PAW: Yes, that plays a big role! Young Guianese artists are forced to leave French Guiana to study contemporary art as a subject. There are no art schools or any state art institution here. This situation is perpetuated by the division of racial labor from which these artists are alienated, because there is already a large number of nkà or crafts in this country: tembe, maluwana, handmade basketry, etc. Each of these artists struggles on their own as much as they can. I also try to navigate out of the colonial territory assigned to Guiana-Abya-Yala by the French state. The multiple trajectories of artists, thinkers and poets allow us to drill through this border to produce a new topothesia that collides with other countries, languages, smoke, ash, serum, bone, animal, gold, rivers, and temporalities.

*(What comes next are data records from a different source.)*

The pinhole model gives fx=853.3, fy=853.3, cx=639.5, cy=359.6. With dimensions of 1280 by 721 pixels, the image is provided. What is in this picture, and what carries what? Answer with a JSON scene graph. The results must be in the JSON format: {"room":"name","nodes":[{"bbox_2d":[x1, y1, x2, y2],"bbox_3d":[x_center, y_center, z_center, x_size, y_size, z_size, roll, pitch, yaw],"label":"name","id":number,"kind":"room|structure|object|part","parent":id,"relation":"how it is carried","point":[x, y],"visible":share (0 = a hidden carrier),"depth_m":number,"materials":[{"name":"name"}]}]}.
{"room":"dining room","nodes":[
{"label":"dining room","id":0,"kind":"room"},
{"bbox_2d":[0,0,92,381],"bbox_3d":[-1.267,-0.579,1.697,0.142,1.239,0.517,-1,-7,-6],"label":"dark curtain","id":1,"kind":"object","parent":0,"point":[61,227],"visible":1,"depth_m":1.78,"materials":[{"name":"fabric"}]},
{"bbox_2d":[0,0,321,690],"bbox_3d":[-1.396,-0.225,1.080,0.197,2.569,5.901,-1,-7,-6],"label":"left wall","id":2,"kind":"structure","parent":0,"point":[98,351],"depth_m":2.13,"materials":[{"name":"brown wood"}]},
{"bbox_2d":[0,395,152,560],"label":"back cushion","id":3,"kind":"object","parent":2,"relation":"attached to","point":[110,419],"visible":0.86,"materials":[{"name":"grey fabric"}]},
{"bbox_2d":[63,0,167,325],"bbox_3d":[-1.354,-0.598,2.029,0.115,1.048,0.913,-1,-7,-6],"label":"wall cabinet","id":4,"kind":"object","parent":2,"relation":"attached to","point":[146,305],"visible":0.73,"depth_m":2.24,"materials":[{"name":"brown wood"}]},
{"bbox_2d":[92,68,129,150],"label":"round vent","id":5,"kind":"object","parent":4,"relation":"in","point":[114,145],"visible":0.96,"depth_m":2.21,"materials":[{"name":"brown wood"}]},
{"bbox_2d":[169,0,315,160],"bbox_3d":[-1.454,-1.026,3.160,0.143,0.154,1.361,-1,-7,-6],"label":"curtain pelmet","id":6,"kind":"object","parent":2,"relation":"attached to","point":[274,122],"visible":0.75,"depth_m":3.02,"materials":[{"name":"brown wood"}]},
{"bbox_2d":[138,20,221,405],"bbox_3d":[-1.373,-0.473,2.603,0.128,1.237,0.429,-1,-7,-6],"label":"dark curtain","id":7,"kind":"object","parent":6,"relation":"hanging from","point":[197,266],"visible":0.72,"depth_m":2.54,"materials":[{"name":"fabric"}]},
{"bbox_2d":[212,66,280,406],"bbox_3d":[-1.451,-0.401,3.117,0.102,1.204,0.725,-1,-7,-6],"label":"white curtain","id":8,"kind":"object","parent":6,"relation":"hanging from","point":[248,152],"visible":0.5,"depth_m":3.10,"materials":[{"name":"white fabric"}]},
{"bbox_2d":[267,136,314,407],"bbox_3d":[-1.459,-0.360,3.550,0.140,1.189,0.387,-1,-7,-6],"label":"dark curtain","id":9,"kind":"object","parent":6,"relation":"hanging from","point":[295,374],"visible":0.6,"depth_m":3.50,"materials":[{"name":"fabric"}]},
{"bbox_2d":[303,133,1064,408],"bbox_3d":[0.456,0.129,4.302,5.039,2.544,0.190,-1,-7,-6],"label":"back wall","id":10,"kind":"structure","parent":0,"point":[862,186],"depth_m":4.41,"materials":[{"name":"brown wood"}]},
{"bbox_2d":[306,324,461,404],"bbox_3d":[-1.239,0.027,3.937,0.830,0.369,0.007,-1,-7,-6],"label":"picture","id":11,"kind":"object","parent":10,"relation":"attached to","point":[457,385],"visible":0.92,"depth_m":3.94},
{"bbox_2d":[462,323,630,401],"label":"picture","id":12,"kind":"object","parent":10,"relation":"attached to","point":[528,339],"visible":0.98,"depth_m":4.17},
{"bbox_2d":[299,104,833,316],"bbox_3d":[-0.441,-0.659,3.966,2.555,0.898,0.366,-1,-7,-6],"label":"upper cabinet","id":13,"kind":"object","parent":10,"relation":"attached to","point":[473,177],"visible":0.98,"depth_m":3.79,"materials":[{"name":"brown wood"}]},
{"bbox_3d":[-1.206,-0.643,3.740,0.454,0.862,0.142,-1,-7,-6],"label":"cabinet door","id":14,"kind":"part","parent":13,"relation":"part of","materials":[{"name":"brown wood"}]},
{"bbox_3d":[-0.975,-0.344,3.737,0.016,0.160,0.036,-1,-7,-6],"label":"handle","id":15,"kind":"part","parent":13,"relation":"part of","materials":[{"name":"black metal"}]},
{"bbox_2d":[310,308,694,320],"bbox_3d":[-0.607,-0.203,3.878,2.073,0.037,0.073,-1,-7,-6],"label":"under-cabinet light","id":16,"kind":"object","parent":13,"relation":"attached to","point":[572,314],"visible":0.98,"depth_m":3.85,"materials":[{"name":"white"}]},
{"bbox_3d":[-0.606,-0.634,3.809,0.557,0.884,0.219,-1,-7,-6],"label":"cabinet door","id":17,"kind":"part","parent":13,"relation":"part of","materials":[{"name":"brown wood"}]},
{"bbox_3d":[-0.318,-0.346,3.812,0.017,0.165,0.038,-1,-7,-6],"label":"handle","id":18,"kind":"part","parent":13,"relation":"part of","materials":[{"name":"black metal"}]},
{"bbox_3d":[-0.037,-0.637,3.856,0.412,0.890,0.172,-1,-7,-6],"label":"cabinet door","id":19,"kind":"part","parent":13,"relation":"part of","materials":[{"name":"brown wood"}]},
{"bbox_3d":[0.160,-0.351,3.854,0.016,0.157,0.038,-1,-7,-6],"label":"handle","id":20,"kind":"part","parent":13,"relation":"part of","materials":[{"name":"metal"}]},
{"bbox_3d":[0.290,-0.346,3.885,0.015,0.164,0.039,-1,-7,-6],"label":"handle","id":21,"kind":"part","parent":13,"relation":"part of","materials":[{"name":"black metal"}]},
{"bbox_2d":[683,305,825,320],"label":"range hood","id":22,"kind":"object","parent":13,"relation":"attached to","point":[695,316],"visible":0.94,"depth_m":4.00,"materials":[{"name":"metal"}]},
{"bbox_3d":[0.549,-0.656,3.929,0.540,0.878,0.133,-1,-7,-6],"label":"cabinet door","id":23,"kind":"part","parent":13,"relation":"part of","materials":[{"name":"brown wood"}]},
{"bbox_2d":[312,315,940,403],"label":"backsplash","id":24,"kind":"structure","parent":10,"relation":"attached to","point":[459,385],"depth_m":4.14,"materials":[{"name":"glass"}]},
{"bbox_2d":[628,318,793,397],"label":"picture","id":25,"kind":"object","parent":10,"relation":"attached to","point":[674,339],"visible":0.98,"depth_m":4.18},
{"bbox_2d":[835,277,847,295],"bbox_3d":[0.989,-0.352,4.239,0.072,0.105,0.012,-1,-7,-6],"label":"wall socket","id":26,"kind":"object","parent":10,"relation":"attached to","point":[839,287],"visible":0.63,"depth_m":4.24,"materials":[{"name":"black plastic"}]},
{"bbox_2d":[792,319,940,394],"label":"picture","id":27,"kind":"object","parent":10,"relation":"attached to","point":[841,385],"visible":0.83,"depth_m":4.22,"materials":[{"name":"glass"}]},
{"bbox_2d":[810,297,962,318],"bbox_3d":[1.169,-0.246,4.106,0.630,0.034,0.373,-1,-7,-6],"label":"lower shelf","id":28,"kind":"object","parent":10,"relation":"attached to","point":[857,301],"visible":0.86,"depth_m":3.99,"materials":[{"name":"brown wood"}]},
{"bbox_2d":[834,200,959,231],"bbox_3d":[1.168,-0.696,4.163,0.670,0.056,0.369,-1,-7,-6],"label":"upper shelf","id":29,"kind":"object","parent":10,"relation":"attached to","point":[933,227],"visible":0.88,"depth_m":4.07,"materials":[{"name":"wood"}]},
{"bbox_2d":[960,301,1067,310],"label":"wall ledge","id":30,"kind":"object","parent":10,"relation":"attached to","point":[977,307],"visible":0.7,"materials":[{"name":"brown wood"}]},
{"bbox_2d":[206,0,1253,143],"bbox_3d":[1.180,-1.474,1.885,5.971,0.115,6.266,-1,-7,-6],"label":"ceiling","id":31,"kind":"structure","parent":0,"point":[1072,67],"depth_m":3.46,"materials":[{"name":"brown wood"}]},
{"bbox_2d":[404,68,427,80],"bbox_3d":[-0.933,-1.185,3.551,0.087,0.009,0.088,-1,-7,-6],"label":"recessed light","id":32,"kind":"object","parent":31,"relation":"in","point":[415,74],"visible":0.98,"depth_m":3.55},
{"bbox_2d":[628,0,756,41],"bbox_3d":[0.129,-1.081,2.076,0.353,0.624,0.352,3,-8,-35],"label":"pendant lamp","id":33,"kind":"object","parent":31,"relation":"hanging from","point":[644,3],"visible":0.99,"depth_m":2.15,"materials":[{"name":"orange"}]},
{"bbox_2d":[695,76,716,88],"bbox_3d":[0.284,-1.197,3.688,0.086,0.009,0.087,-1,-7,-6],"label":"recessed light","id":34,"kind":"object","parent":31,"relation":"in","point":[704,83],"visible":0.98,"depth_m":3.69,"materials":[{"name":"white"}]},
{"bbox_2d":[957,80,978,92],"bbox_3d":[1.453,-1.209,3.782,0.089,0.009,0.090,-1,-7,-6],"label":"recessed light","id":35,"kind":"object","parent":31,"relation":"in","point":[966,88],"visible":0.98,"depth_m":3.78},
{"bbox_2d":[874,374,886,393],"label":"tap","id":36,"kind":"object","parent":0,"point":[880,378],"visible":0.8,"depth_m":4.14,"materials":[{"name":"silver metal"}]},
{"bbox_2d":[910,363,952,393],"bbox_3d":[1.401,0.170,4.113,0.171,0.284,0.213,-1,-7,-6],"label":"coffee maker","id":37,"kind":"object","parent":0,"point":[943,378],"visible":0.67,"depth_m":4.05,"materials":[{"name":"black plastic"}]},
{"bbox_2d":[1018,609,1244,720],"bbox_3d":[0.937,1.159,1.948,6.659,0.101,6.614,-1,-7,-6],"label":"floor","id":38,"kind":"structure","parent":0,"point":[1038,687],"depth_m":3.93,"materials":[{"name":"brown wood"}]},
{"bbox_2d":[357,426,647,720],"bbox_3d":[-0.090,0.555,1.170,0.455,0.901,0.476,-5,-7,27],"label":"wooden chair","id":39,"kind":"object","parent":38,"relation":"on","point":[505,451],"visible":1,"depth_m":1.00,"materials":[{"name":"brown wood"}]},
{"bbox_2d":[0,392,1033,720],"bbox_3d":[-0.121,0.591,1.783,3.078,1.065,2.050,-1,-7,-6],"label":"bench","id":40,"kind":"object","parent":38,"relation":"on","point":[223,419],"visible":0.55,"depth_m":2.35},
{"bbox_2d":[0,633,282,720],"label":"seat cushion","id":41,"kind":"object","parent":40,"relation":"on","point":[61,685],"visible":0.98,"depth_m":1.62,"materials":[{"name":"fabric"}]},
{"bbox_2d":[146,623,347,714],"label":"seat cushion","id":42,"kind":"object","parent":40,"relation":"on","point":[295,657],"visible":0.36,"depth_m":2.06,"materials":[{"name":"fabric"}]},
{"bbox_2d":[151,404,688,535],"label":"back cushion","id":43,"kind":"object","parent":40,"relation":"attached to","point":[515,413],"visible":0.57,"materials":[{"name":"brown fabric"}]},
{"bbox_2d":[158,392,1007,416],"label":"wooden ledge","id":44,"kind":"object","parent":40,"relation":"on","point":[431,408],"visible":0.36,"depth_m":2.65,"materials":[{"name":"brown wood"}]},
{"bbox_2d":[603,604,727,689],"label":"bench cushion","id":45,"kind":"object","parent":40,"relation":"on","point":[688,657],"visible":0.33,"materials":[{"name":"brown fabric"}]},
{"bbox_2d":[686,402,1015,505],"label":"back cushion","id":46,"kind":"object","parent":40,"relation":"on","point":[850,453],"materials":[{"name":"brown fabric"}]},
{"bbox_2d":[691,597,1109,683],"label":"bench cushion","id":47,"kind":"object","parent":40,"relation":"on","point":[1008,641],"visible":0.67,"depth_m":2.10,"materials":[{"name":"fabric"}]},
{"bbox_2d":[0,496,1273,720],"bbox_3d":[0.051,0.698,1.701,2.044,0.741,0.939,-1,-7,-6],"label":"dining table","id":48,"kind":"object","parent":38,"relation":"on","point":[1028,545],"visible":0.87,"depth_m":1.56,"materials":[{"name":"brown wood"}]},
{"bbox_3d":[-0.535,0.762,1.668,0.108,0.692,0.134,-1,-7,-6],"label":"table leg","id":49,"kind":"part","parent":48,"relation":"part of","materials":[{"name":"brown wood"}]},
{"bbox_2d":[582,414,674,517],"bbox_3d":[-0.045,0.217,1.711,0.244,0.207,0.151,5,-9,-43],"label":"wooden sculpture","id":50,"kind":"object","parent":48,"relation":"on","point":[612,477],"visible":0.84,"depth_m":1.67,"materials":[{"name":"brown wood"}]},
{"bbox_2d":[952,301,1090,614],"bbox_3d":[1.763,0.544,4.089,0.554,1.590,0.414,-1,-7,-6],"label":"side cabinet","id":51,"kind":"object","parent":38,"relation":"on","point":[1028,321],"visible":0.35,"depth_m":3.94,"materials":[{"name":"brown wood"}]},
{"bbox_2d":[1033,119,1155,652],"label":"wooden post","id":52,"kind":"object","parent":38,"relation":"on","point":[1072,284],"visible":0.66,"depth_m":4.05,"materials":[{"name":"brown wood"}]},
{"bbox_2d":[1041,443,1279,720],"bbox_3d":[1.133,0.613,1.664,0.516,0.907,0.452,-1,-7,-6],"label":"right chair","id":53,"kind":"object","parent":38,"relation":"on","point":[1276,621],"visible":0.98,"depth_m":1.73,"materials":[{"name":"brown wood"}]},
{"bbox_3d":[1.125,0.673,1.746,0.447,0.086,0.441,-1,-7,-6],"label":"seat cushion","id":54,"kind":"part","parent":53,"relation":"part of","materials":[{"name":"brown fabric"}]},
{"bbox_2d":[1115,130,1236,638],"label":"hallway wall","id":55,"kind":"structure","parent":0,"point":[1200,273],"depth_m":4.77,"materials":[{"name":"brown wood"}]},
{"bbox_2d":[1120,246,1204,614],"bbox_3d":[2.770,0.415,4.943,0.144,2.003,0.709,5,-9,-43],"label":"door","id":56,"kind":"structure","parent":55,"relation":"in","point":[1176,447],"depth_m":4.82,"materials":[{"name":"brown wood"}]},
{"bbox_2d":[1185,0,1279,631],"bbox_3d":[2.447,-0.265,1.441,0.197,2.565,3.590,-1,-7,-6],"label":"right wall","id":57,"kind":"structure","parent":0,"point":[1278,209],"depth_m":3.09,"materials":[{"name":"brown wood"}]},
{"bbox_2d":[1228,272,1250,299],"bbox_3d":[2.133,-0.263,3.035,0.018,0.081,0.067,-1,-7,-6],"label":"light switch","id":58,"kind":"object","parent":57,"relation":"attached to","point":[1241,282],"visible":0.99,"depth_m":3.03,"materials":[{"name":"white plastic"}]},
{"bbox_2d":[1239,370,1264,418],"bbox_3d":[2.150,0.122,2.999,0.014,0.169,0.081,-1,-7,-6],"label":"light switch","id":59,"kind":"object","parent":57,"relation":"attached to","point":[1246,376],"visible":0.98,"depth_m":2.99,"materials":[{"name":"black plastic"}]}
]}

C& AL: Your recent programming at La Friche in Marseille, Co/mission, grande conspiration, focused predominantly on performance and female-identified positions. Can you elaborate on these choices and in how far they impact your view and interpretation of the current art scene?
PAW: I was recruited by my afro-feminist mentor, Pascal Obolo, many years ago. So I’m a fucking badass afro-feminist, too. Gwladys Gambie, a Martinican artist, created a new fabulation of Black female life with her film Manman Chadwon based on a retelling of the Afro-Caribbean goddess legacy, Manman Dilo. The performance by Congolese artist Alice Dubon, narrates the dispossession of her mother’s labor and what happened in her own experience in France as a young Black woman. Also, I had chosen to start my programming with the presentation of an archive of the performance Incandescence by Jerry René Corail on the beach in Cayenne. Incandescence installs its own movement in the necrocosmopolitic of this welt (Weltanschauung). The venusty (lat. venustas, an alternative term for “beauty”, inspired by the text, Venus in Two Acts by S. Hartman) of these practices implies a disagreement with the extinction of living and exploitation of labor and its sociosexual effects. The common sense of venusty is generated by the special interest in the becoming of the soul of Blackness after the burst of the afterlife of slavery — a thoughtful and endless effort.
Talk between Gwaldys Gambie (artist), Paul-Aimé William and David Démétrius (curator) about film Manmanw Chadwon. Press Photo
C& AL: I am also interested in your take on French Guianese aesthetics when it comes to various media (painting, music, performance, photography). How do you navigate these questions in the midst of an often still dominating European art historical canon and discourse?
PAW: Some answers have already been offered for these questions in the radical Black tradition. James Amos Porter (folklife) and Alain LeRoy Locke (queerness) have overcome important white art historical canons but their legacies are fading. I call for a free aesthetic based on the Black radical tradition to produce common sense and omnifarious figurations between nkà and politics that improve our intersectional imagination. The white-bourgeois-hetero-Euro-American art historical dominance with its hegemonic figurations repeats violence and terror, the free aesthetic struggles against it and extracts, when possible, “degraded matter and dishonored life” from it.
Paul-Aimé William is PhD candidate in art history (EHESS & IMAF — Institut des mondes africains) under the direction of Carlo Celius. He’s also a member of the contemporary art journal AFRIKADAA. His dissertation, Contemporary Art in French Guiana (1969-2020): aesthetics, community, anti-globality, is an exploration of the existence and development of contemporary artistic expression in the territory of French Guiana, with regard to the arts of Guianese communities.
Magnus Elias Rosengarten is a writer and curator currently based in Paris.